REQUIREMENT:
Based on the entries below, how many lines contain the word "Business"? Respond with only the number.

Content revision data
——————————

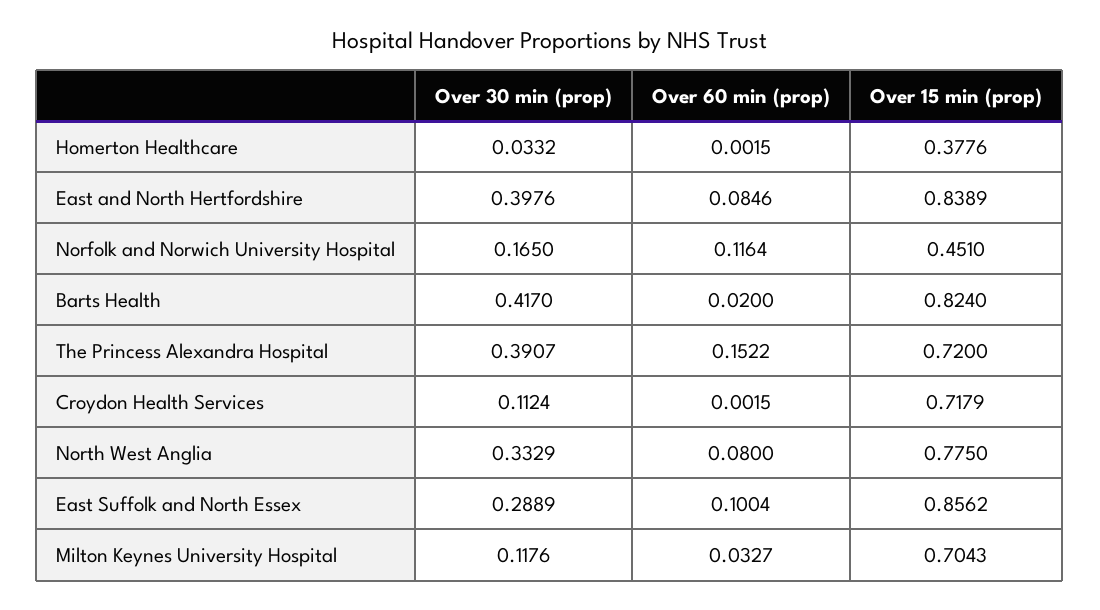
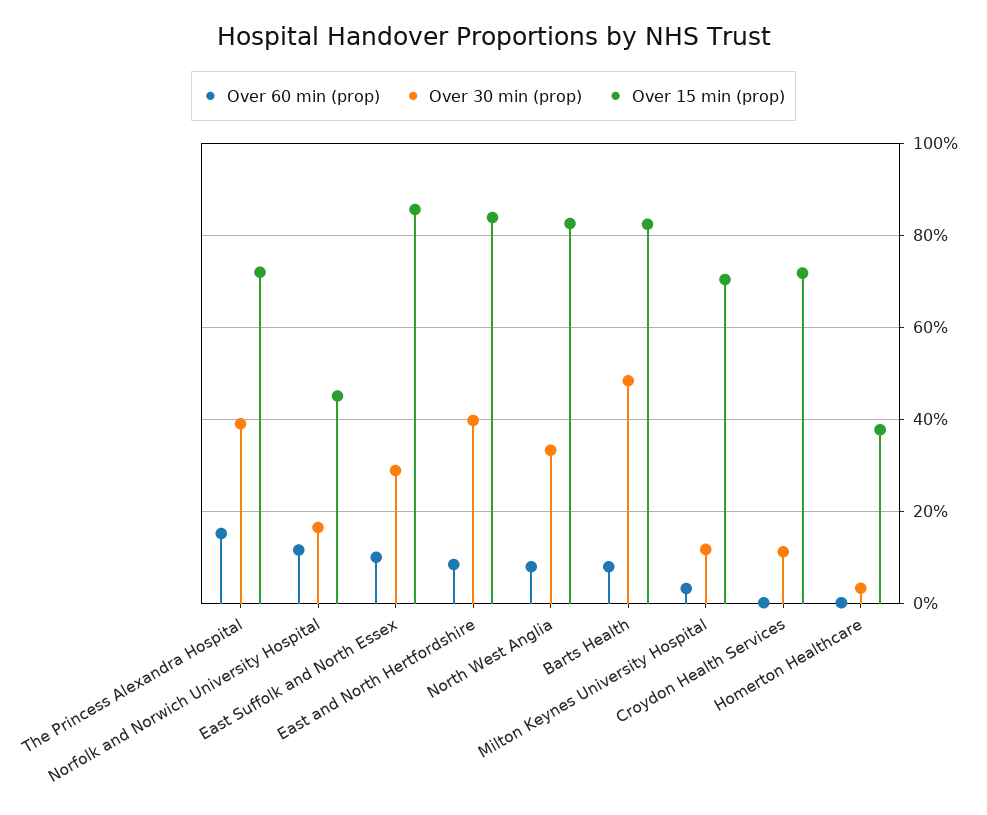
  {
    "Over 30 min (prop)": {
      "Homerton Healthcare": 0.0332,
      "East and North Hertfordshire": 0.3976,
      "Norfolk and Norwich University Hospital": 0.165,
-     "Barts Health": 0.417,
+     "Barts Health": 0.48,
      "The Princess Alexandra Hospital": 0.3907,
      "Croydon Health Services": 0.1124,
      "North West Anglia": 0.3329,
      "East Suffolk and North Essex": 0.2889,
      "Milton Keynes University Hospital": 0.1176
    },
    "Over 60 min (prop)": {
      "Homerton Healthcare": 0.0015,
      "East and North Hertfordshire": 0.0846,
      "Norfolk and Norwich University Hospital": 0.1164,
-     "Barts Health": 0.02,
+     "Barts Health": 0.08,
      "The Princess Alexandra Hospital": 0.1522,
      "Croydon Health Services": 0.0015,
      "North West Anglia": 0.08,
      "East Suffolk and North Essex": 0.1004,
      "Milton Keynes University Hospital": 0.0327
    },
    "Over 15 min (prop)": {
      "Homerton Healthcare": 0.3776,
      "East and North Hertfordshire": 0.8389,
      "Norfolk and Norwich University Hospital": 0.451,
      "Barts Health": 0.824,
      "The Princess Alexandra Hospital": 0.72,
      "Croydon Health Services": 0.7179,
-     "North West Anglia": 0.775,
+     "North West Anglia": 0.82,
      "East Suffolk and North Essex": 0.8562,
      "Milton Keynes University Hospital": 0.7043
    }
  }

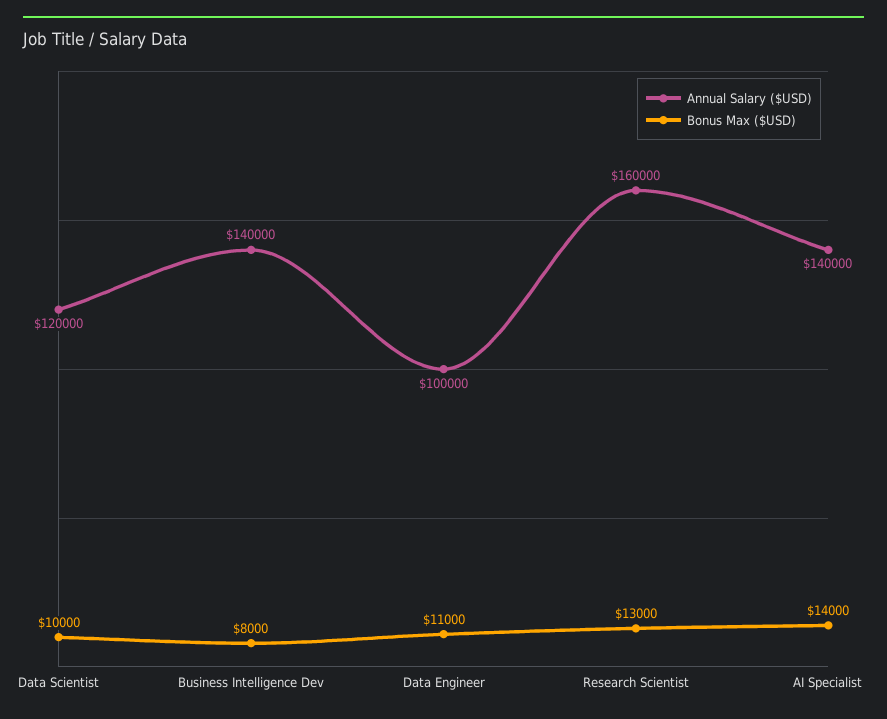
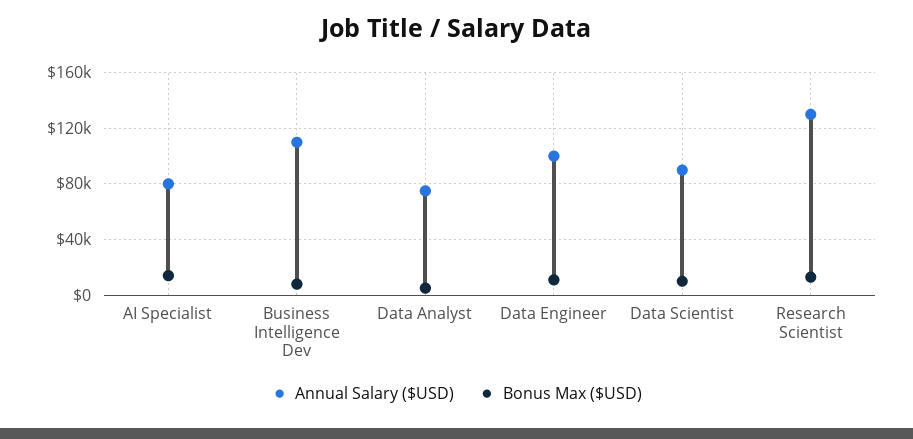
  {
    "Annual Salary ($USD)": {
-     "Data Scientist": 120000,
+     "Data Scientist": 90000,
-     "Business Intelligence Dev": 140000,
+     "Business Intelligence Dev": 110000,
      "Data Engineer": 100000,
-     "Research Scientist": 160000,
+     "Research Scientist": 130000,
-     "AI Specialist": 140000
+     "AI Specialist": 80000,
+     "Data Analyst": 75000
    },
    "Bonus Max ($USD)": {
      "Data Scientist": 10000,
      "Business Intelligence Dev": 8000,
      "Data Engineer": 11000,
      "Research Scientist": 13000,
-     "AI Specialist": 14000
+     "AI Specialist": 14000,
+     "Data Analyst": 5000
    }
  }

——————————

RESPONSE:
3